Given the tool's complexity, does the description cover enough for an agent to succeed on first attempt?

Given no annotations, no output schema, and a tool that performs a mutation (form submission), the description is completely inadequate. It fails to explain what the tool does beyond the name, lacks behavioral context, and does not compensate for the absence of structured data, leaving the agent with insufficient information for proper use.

Complex tools with many parameters or behaviors need more documentation. Simple tools need less. This dimension scales expectations accordingly.

Parameters3/5

Does the description clarify parameter syntax, constraints, interactions, or defaults beyond what the schema provides?

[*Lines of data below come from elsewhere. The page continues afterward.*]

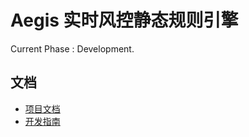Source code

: # Aegis 实时风控静态规则引擎

Current Phase : Development.

## 文档

- [项目文档](./doc/README.md)
- [开发指南](./doc/dev/coding_guide.md)
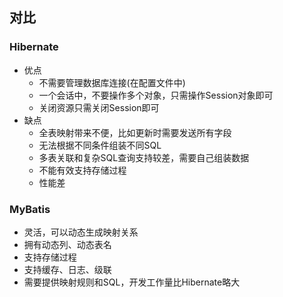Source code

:## 对比
### Hibernate
- 优点
  - 不需要管理数据库连接(在配置文件中)
  - 一个会话中，不要操作多个对象，只需操作Session对象即可
  - 关闭资源只需关闭Session即可
- 缺点
  - 全表映射带来不便，比如更新时需要发送所有字段
  - 无法根据不同条件组装不同SQL
  - 多表关联和复杂SQL查询支持较差，需要自己组装数据
  - 不能有效支持存储过程
  - 性能差
### MyBatis
- 灵活，可以动态生成映射关系
- 拥有动态列、动态表名
- 支持存储过程
- 支持缓存、日志、级联
- 需要提供映射规则和SQL，开发工作量比Hibernate略大
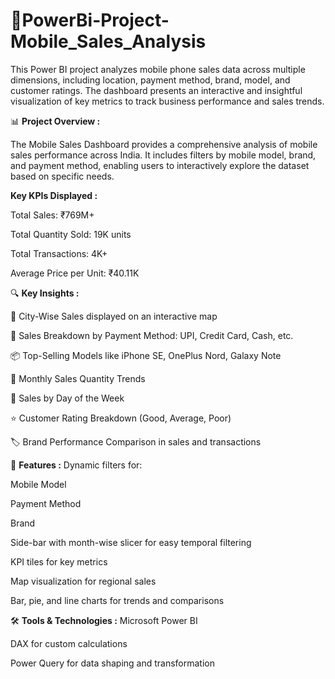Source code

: # 📱PowerBi-Project-Mobile_Sales_Analysis

This Power BI project analyzes mobile phone sales data across multiple dimensions, including location, payment method, brand, model, and customer ratings. The dashboard presents an interactive and insightful visualization of key metrics to track business performance and sales trends.


📊 **Project Overview :**

The Mobile Sales Dashboard provides a comprehensive analysis of mobile sales performance across India. It includes filters by mobile model, brand, and payment method, enabling users to interactively explore the dataset based on specific needs.

**Key KPIs Displayed :**

Total Sales: ₹769M+

Total Quantity Sold: 19K units

Total Transactions: 4K+

Average Price per Unit: ₹40.11K

🔍 **Key Insights :**

📍 City-Wise Sales displayed on an interactive map

🧾 Sales Breakdown by Payment Method: UPI, Credit Card, Cash, etc.

📦 Top-Selling Models like iPhone SE, OnePlus Nord, Galaxy Note

📆 Monthly Sales Quantity Trends

📅 Sales by Day of the Week

⭐ Customer Rating Breakdown (Good, Average, Poor)

🏷 Brand Performance Comparison in sales and transactions

🧩 **Features :**
Dynamic filters for:

Mobile Model

Payment Method

Brand

Side-bar with month-wise slicer for easy temporal filtering

KPI tiles for key metrics

Map visualization for regional sales

Bar, pie, and line charts for trends and comparisons

🛠 **Tools & Technologies :**
Microsoft Power BI

DAX for custom calculations

Power Query for data shaping and transformation
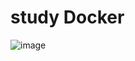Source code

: # study Docker

![image](https://github.com/minu1215/docker-nginx/assets/44054359/1c40cd36-ce36-45cb-ad8c-7131f94ff50f)

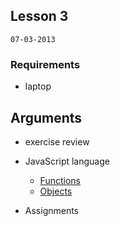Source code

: ## Lesson 3
`07-03-2013`

### Requirements

* laptop

## Arguments

* exercise review
* JavaScript language
  - [Functions](https://github.com/cvdlab/javascript-crumbs/blob/master/chapters/functions/Readme.md)
  - [Objects](https://github.com/cvdlab/javascript-crumbs/blob/master/chapters/objects/Readme.md)

* Assignments
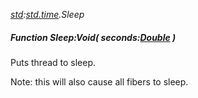 _[std](../../modules/std/std-module.md):[std.time](../../modules/std/std-time.md).Sleep_
##### Function Sleep:Void( seconds:[Double](../../modules/wonkey/wonkey-types-double.md) )
Puts thread to sleep.

Note: this will also cause all fibers to sleep.
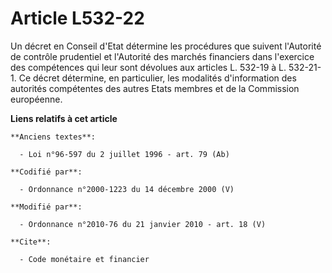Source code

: # Article L532-22

Un décret en Conseil d'Etat détermine les procédures que suivent l'Autorité de contrôle prudentiel et l'Autorité des marchés
financiers dans l'exercice des compétences qui leur sont dévolues aux articles L. 532-19 à L. 532-21-1. Ce décret détermine,
en particulier, les modalités d'information des autorités compétentes des autres Etats membres et de la Commission
européenne.

**Liens relatifs à cet article**

	**Anciens textes**:

	  - Loi n°96-597 du 2 juillet 1996 - art. 79 (Ab)

	**Codifié par**:

	  - Ordonnance n°2000-1223 du 14 décembre 2000 (V)

	**Modifié par**:

	  - Ordonnance n°2010-76 du 21 janvier 2010 - art. 18 (V)

	**Cite**:

	  - Code monétaire et financier
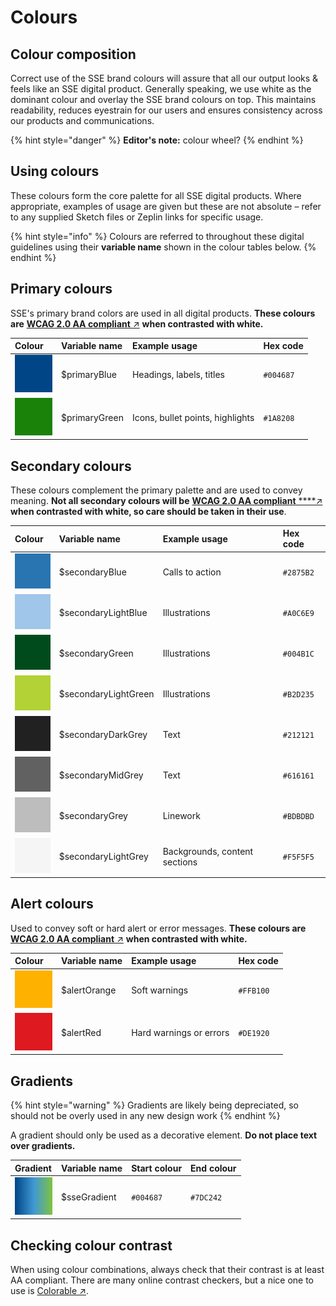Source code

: # Colours

## Colour composition

Correct use of the SSE brand colours will assure that all our output looks & feels like an SSE digital product. Generally speaking, we  use white as the dominant colour and overlay the SSE brand colours on top. This maintains readability, reduces eyestrain for our users and ensures consistency across our products and communications.

{% hint style="danger" %}
**Editor's note:** colour wheel?
{% endhint %}

## Using colours

These colours form the core palette for all SSE digital products. Where appropriate, examples of usage are given but these are not absolute – refer to any supplied Sketch files or Zeplin links for specific usage.

{% hint style="info" %}
Colours are referred to throughout these digital guidelines using their **variable name** shown in the colour tables below.
{% endhint %}

## Primary colours

SSE's primary brand colors are used in all digital products. **These colours are** [**WCAG 2.0 AA compliant** ↗](https://www.w3.org/TR/WCAG20/#visual-audio-contrast) **when contrasted with white.**

| **Colour** | **Variable name** | **Example usage** | **Hex code** |
| :--- | :--- | :--- | :--- |
| ![](../../.gitbook/assets/primaryblue.png) | $primaryBlue | Headings, labels, titles | `#004687` |
| ![](../../.gitbook/assets/primarygreen.png) | $primaryGreen | Icons, bullet points, highlights | `#1A8208` |

## Secondary colours

These colours complement the primary palette and are used to convey meaning. **Not all secondary colours will be** [**WCAG 2.0 AA compliant**](https://www.w3.org/TR/WCAG20/#visual-audio-contrast)[ ****↗](https://www.w3.org/TR/WCAG20/#visual-audio-contrast) **when contrasted with white, so care should be taken in their use**.

| **Colour** | **Variable name** | **Example usage** | **Hex code** |
| :--- | :--- | :--- | :--- |
| ![](../../.gitbook/assets/secondaryblue.png) | $secondaryBlue | Calls to action | `#2875B2` |
| ![](../../.gitbook/assets/secondarylightblue.png) | $secondaryLightBlue | Illustrations | `#A0C6E9` |
| ![](../../.gitbook/assets/secondarygreen.png) | $secondaryGreen | Illustrations | `#004B1C` |
| ![](../../.gitbook/assets/secondarylightgreen.png) | $secondaryLightGreen | Illustrations | `#B2D235` |
| ![](../../.gitbook/assets/secondarydarkgrey.png) | $secondaryDarkGrey | Text | `#212121` |
| ![](../../.gitbook/assets/secondarymidgrey.png) | $secondaryMidGrey | Text | `#616161` |
| ![](../../.gitbook/assets/secondarygrey.png) | $secondaryGrey | Linework | `#BDBDBD` |
| ![](../../.gitbook/assets/secondarylightgrey.png) | $secondaryLightGrey | Backgrounds, content sections | `#F5F5F5` |

## Alert colours

Used to convey soft or hard alert or error messages. **These colours are** [**WCAG 2.0 AA compliant** ↗](https://www.w3.org/TR/WCAG20/#visual-audio-contrast) **when contrasted with white.**

| **Colour** | **Variable name** | **Example usage** | **Hex code** |
| :--- | :--- | :--- | :--- |
| ![](../../.gitbook/assets/alertorange.png) | $alertOrange | Soft warnings | `#FFB100` |
| ![](../../.gitbook/assets/alertred.png) | $alertRed | Hard warnings or errors | `#DE1920` |

## Gradients

{% hint style="warning" %}
Gradients are likely being depreciated, so should not be overly used in any new design work
{% endhint %}

A gradient should only be used as a decorative element. **Do not place text over gradients.**

| **Gradient** | Variable name | **Start colour** | **End colour** |
| :--- | :--- | :--- | :--- |
| ![](../../.gitbook/assets/digital-gradient.png) | $sseGradient | `#004687` | `#7DC242` |

## Checking colour contrast

When using colour combinations, always check that their contrast is at least AA compliant. There are many online contrast checkers, but a nice one to use is [Colorable ↗](http://jxnblk.com/colorable/demos/text/?background=%23fff&foreground=%23004687).



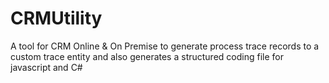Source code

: # CRMUtility
A tool for CRM Online &amp; On Premise to generate process trace records to a custom trace entity and also generates a structured coding file for javascript and C#
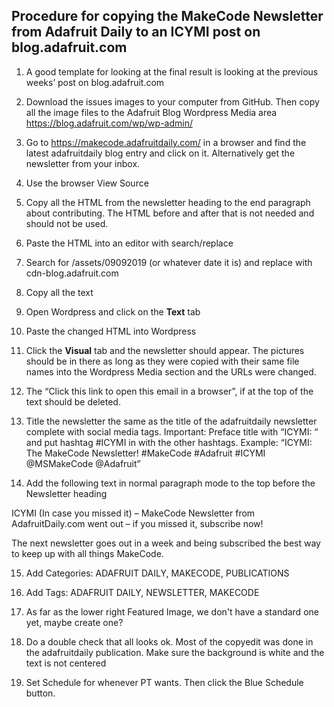 ## Procedure for copying the MakeCode Newsletter from Adafruit Daily to an ICYMI post on blog.adafruit.com

1.	A good template for looking at the final result is looking at the previous weeks’ post on blog.adafruit.com

2.	Download the issues images to your computer from GitHub. Then copy all the image files to the Adafruit Blog Wordpress Media area https://blog.adafruit.com/wp/wp-admin/

3.	Go to https://makecode.adafruitdaily.com/ in a browser and find the latest adafruitdaily blog entry and click on it. Alternatively get the newsletter from your inbox.
4.	Use the browser View Source

5.	Copy all the HTML from the newsletter heading to the end paragraph about contributing. The HTML before and after that is not needed and should not be used.

6.	Paste the HTML into an editor with search/replace

7.	Search for /assets/09092019 (or whatever date it is) and replace with cdn-blog.adafruit.com

8.	Copy all the text

9.	Open Wordpress and click on the **Text** tab

10.	Paste the changed HTML into Wordpress 

11.	Click the **Visual** tab and the newsletter should appear. The pictures should be in there as long as they were copied with their same file names into the Wordpress Media section and the URLs were changed.

12.	The “Click this link to open this email in a browser”, if at the top of the text should be deleted.

13.	Title the newsletter the same as the title of the adafruitdaily newsletter complete with social media tags. Important: Preface title with “ICYMI: “ and put hashtag #ICYMI in with the other hashtags. Example: “ICYMI: The MakeCode Newsletter! #MakeCode #Adafruit #ICYMI @MSMakeCode @Adafruit”

14.	Add the following text in normal paragraph mode to the top before the Newsletter heading

ICYMI (In case you missed it) – MakeCode Newsletter from AdafruitDaily.com went out – if you missed it, subscribe now!

The next newsletter goes out in a week and being subscribed the best way to keep up with all things MakeCode.

15.	Add Categories: ADAFRUIT DAILY, MAKECODE, PUBLICATIONS

16.	Add Tags: ADAFRUIT DAILY, NEWSLETTER, MAKECODE

17.	As far as the lower right Featured Image, we don't have a standard one yet, maybe create one?

18.	Do a double check that all looks ok. Most of the copyedit was done in the adafruitdaily publication. Make sure the background is white and the text is not centered

19.	Set Schedule for whenever PT wants. Then click the Blue Schedule button.
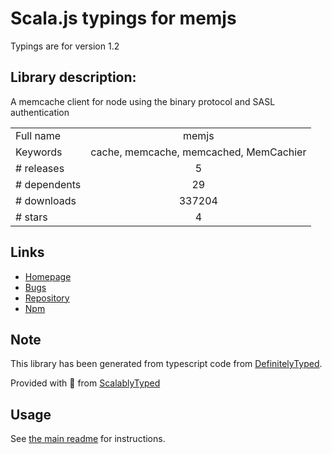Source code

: 
# Scala.js typings for memjs

Typings are for version 1.2

## Library description:
A memcache client for node using the binary protocol and SASL authentication

|                    |                 |
| ------------------ | :-------------: |
| Full name          | memjs |
| Keywords           | cache, memcache, memcached, MemCachier |
| # releases         | 5 |
| # dependents       | 29 |
| # downloads        | 337204 |
| # stars            | 4 |

## Links
- [Homepage](http://github.com/memcachier/memjs)
- [Bugs](https://github.com/memcachier/memjs/issues)
- [Repository](https://github.com/memcachier/memjs)
- [Npm](https://www.npmjs.com/package/memjs)
    


## Note
This library has been generated from typescript code from [DefinitelyTyped](https://definitelytyped.org).

Provided with :purple_heart: from [ScalablyTyped](https://github.com/oyvindberg/ScalablyTyped)

## Usage
See [the main readme](../../readme.md) for instructions.


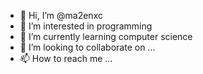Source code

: - 👋 Hi, I’m @ma2enxc
- 👀 I’m interested in programming
- 🌱 I’m currently learning computer science
- 💞️ I’m looking to collaborate on ...
- 📫 How to reach me ...

<!---
ma2enxc/ma2enxc is a ✨ special ✨ repository because its `README.md` (this file) appears on your GitHub profile.
You can click the Preview link to take a look at your changes.
--->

Schema description coverage is 100%, so the schema fully documents parameters 'by', 'value', and 'timeout' with descriptions and enum for 'by'. The description adds no meaning beyond this, as it does not mention parameters at all. Baseline 3 is appropriate since the schema does the heavy lifting.

Input schemas describe structure but not intent. Descriptions should explain non-obvious parameter relationships and valid value ranges.

Purpose2/5

Does the description clearly state what the tool does and how it differs from similar tools?

The description 'Submit a form' is a tautology that restates the tool name 'browser_submit_form' without adding specificity. It mentions the verb 'submit' and resource 'form', but fails to distinguish this tool from sibling tools like 'browser_click' or 'browser_type' that might also interact with forms. No additional context about what submission entails is provided.

Agents choose between tools based on descriptions. A clear purpose with a specific verb and resource helps agents select the right tool.

Usage Guidelines1/5

Does the description explain when to use this tool, when not to, or what alternatives exist?

There is no guidance on when to use this tool versus alternatives. The description does not mention prerequisites (e.g., requiring a form element to be located first), exclusions, or comparisons to sibling tools like 'browser_click' for button submission. Usage is implied but not explicitly stated, leaving the agent to guess.

Agents often have multiple tools that could apply. Explicit usage guidance like "use X instead of Y when Z" prevents misuse.